Stored entries
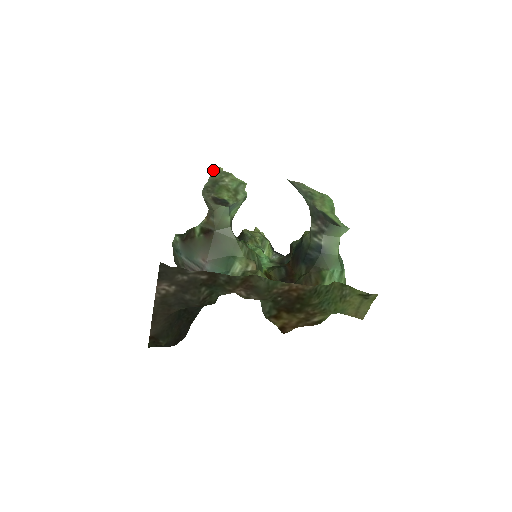
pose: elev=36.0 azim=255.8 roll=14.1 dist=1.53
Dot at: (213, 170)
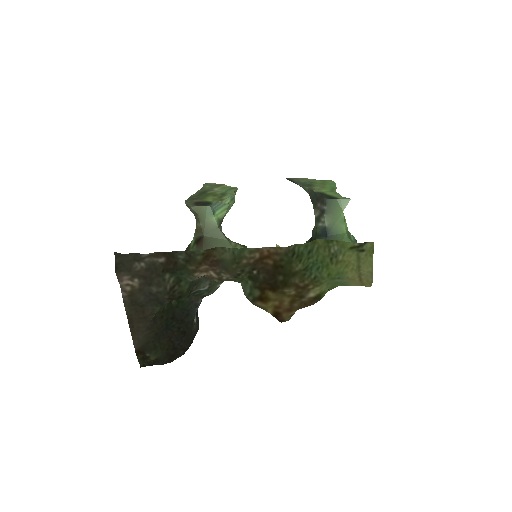
Dot at: (205, 185)
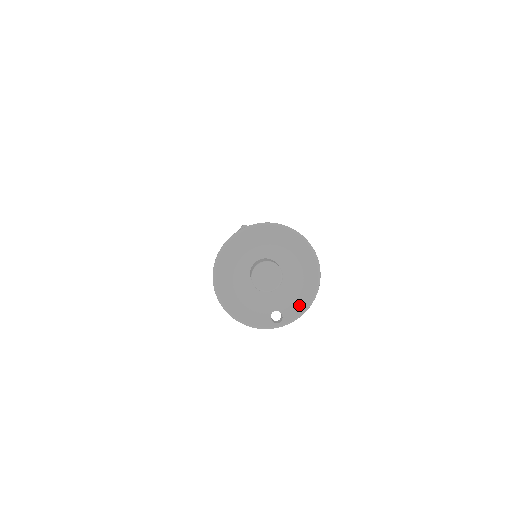
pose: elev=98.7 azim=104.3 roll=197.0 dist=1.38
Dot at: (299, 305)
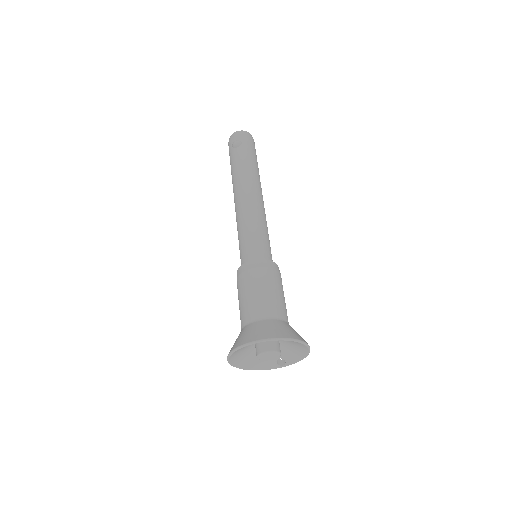
Dot at: (296, 357)
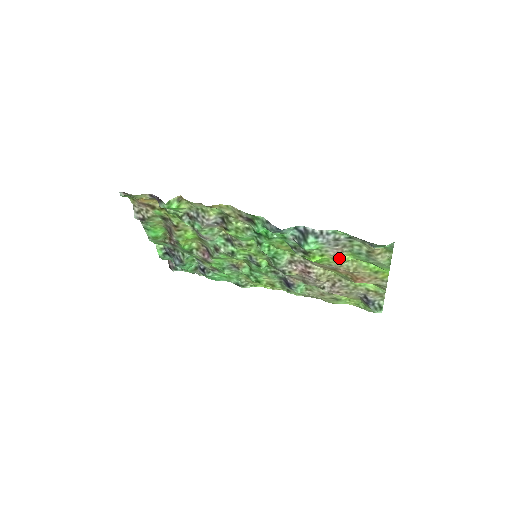
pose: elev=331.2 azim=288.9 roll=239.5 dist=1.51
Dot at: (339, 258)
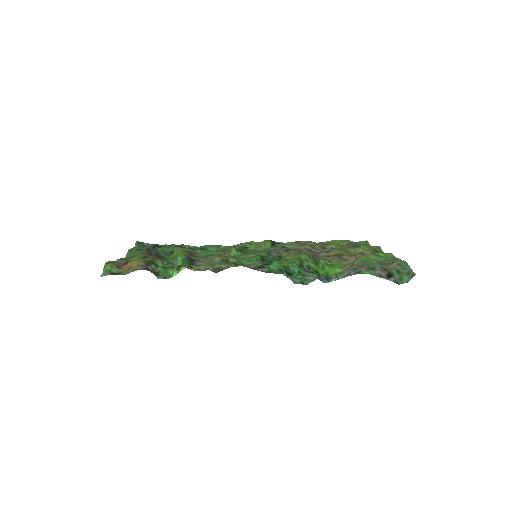
Dot at: (351, 263)
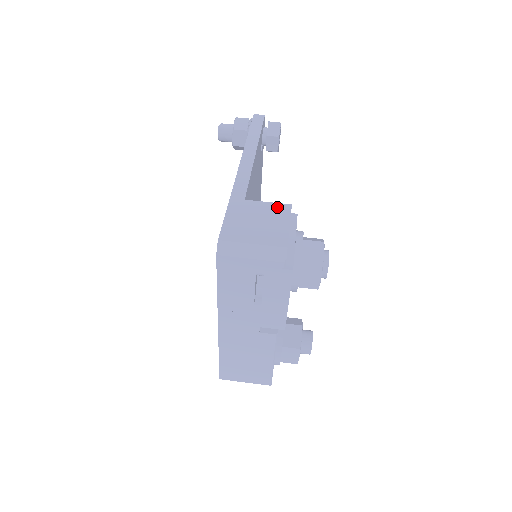
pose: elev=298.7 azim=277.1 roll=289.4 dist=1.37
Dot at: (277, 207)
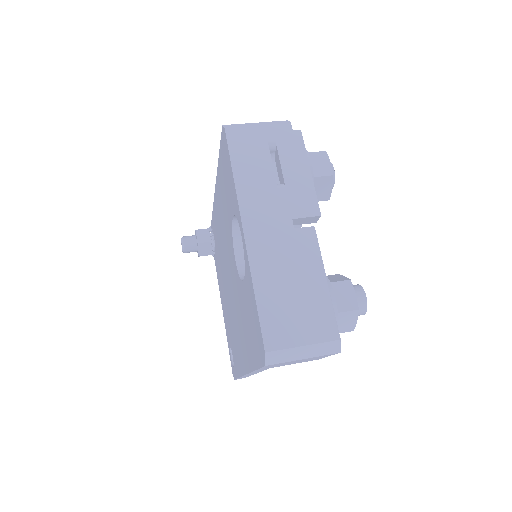
Dot at: occluded
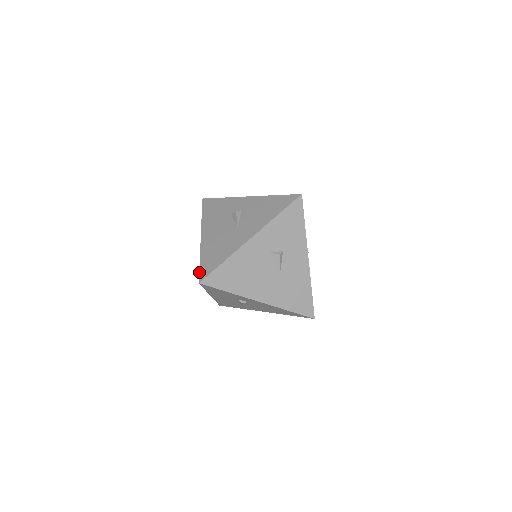
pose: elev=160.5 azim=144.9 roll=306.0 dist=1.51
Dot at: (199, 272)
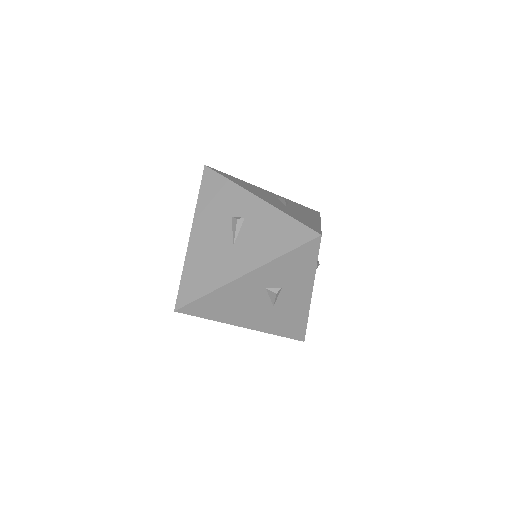
Dot at: occluded
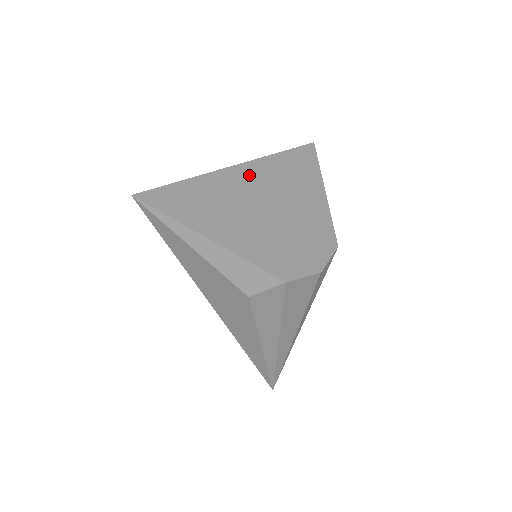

## Goal:
Reproduce every line of text in the material above word for word, leaving out the pictures.

## Task solution:
pose: elev=36.0 azim=255.8 roll=14.1 dist=1.53
Dot at: (213, 170)
Dot at: (205, 185)
pose: elev=98.7 azim=104.3 roll=197.0 dist=1.38
Dot at: (299, 305)
Dot at: (296, 357)
pose: elev=331.2 azim=288.9 roll=239.5 dist=1.51
Dot at: (339, 258)
Dot at: (351, 263)
pose: elev=298.7 azim=277.1 roll=289.4 dist=1.37
Dot at: (277, 207)
Dot at: occluded
pose: elev=160.5 azim=144.9 roll=306.0 dist=1.51
Dot at: (199, 272)
Dot at: occluded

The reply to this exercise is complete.